» **WHAT THE TASK ASKS**:
Copy out exactly the lines below that run from the one holding "wrist: (586, 609)" to the one holding "pinky mcp: (350, 573)", keeping both of those lines and no others.

» **RECORDED DATA**:
▼▼▼
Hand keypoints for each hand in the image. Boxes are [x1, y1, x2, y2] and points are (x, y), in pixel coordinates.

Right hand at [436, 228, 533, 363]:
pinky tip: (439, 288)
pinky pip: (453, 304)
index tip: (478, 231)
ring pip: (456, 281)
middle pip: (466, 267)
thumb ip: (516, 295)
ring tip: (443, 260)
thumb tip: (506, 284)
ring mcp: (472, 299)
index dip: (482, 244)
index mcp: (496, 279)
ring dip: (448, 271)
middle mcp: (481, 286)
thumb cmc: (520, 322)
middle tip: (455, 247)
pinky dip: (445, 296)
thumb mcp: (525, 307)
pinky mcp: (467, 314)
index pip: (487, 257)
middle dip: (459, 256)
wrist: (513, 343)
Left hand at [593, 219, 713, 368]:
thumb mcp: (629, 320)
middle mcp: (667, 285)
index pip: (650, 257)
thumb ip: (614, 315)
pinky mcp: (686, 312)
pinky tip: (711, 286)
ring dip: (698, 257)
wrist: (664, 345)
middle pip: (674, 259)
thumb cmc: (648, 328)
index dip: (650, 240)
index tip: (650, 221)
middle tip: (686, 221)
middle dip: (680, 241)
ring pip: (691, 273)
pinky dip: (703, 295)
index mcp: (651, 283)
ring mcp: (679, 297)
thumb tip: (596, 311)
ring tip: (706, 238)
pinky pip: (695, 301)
▲▲▲
▼▼▼
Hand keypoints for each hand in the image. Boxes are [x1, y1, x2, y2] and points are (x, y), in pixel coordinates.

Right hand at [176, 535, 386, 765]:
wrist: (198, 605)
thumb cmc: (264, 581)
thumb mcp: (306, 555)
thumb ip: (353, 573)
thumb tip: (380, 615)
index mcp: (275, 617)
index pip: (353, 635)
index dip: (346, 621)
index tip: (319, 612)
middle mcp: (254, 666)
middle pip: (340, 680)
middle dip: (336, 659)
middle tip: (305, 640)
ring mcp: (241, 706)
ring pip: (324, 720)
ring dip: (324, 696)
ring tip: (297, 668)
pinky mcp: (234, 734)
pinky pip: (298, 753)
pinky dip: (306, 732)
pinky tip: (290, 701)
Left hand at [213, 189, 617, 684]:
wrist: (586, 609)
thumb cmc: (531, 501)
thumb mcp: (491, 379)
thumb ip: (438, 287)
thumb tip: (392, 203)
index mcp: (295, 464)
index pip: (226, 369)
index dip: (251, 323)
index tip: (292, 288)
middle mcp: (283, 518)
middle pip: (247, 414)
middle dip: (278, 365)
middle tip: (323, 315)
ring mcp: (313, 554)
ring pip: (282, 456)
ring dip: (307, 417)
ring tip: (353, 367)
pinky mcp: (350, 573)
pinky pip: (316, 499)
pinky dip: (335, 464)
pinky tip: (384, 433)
▲▲▲
▼▼▼
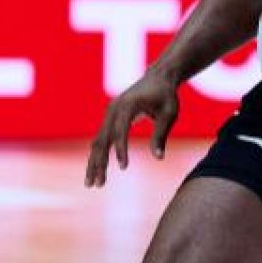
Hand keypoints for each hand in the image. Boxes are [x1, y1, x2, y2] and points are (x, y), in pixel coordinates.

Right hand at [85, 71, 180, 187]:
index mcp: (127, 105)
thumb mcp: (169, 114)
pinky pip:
▲▲▲
» **WORKED SOLUTION**:
wrist: (586, 609)
thumb cmc: (531, 501)
thumb mcp: (491, 379)
thumb ip: (438, 287)
thumb tip: (392, 203)
index mcp: (295, 464)
index pip: (226, 369)
index dip: (251, 323)
index tip: (292, 288)
middle mcp: (283, 518)
middle pip: (247, 414)
middle dip: (278, 365)
middle tip: (323, 315)
ring mcp: (313, 554)
ring pip: (282, 456)
ring dip: (307, 417)
ring tip: (353, 367)
pinky mcp: (350, 573)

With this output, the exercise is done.